Your task: Extract the complete listing and repeat it word for word.

Material shown:

· · ·

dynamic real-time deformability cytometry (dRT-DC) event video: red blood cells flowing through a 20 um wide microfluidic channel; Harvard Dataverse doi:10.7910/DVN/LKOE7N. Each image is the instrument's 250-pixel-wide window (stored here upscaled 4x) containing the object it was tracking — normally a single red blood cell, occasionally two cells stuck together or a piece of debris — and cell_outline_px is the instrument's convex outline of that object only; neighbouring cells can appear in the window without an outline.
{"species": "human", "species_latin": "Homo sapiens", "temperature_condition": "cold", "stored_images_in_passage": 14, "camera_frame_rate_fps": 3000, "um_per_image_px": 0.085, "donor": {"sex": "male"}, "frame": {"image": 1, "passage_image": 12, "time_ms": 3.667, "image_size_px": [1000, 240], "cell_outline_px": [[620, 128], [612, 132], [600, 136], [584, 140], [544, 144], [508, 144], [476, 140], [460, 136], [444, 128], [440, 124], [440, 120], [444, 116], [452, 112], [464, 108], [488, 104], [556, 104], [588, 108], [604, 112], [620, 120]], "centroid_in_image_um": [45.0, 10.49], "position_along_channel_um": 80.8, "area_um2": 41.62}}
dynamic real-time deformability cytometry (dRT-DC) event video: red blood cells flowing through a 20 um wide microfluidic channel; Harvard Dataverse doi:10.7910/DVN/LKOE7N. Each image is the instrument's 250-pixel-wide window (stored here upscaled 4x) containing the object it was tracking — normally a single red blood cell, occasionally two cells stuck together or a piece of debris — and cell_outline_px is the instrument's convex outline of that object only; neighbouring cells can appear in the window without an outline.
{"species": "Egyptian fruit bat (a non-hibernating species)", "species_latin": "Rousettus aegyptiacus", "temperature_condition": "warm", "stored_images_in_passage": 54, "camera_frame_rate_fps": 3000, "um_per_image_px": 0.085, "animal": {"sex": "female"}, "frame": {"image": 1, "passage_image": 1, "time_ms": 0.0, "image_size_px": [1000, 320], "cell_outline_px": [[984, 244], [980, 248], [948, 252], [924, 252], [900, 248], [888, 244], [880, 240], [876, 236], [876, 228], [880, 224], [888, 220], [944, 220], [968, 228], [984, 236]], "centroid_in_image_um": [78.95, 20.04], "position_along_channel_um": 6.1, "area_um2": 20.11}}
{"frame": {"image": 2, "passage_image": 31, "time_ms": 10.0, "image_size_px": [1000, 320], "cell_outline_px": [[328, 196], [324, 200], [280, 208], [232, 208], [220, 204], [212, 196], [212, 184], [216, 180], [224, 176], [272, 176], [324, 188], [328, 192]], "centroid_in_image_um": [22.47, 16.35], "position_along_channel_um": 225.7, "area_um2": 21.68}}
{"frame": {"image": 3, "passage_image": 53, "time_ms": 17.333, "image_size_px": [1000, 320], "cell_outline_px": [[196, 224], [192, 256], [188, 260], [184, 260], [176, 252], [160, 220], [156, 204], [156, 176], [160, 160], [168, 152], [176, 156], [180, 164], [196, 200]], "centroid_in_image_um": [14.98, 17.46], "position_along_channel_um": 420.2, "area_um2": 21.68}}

· · ·

Result of the task:
dynamic real-time deformability cytometry (dRT-DC) event video: red blood cells flowing through a 20 um wide microfluidic channel; Harvard Dataverse doi:10.7910/DVN/LKOE7N. Each image is the instrument's 250-pixel-wide window (stored here upscaled 4x) containing the object it was tracking — normally a single red blood cell, occasionally two cells stuck together or a piece of debris — and cell_outline_px is the instrument's convex outline of that object only; neighbouring cells can appear in the window without an outline.
{"species": "human", "species_latin": "Homo sapiens", "temperature_condition": "cold", "stored_images_in_passage": 14, "camera_frame_rate_fps": 3000, "um_per_image_px": 0.085, "donor": {"sex": "male"}, "frame": {"image": 1, "passage_image": 12, "time_ms": 3.667, "image_size_px": [1000, 240], "cell_outline_px": [[620, 128], [612, 132], [600, 136], [584, 140], [544, 144], [508, 144], [476, 140], [460, 136], [444, 128], [440, 124], [440, 120], [444, 116], [452, 112], [464, 108], [488, 104], [556, 104], [588, 108], [604, 112], [620, 120]], "centroid_in_image_um": [45.0, 10.49], "position_along_channel_um": 80.8, "area_um2": 41.62}}
dynamic real-time deformability cytometry (dRT-DC) event video: red blood cells flowing through a 20 um wide microfluidic channel; Harvard Dataverse doi:10.7910/DVN/LKOE7N. Each image is the instrument's 250-pixel-wide window (stored here upscaled 4x) containing the object it was tracking — normally a single red blood cell, occasionally two cells stuck together or a piece of debris — and cell_outline_px is the instrument's convex outline of that object only; neighbouring cells can appear in the window without an outline.
{"species": "Egyptian fruit bat (a non-hibernating species)", "species_latin": "Rousettus aegyptiacus", "temperature_condition": "warm", "stored_images_in_passage": 54, "camera_frame_rate_fps": 3000, "um_per_image_px": 0.085, "animal": {"sex": "female"}, "frame": {"image": 1, "passage_image": 1, "time_ms": 0.0, "image_size_px": [1000, 320], "cell_outline_px": [[984, 244], [980, 248], [948, 252], [924, 252], [900, 248], [888, 244], [880, 240], [876, 236], [876, 228], [880, 224], [888, 220], [944, 220], [968, 228], [984, 236]], "centroid_in_image_um": [78.95, 20.04], "position_along_channel_um": 6.1, "area_um2": 20.11}}
{"frame": {"image": 2, "passage_image": 31, "time_ms": 10.0, "image_size_px": [1000, 320], "cell_outline_px": [[328, 196], [324, 200], [280, 208], [232, 208], [220, 204], [212, 196], [212, 184], [216, 180], [224, 176], [272, 176], [324, 188], [328, 192]], "centroid_in_image_um": [22.47, 16.35], "position_along_channel_um": 225.7, "area_um2": 21.68}}
{"frame": {"image": 3, "passage_image": 53, "time_ms": 17.333, "image_size_px": [1000, 320], "cell_outline_px": [[196, 224], [192, 256], [188, 260], [184, 260], [176, 252], [160, 220], [156, 204], [156, 176], [160, 160], [168, 152], [176, 156], [180, 164], [196, 200]], "centroid_in_image_um": [14.98, 17.46], "position_along_channel_um": 420.2, "area_um2": 21.68}}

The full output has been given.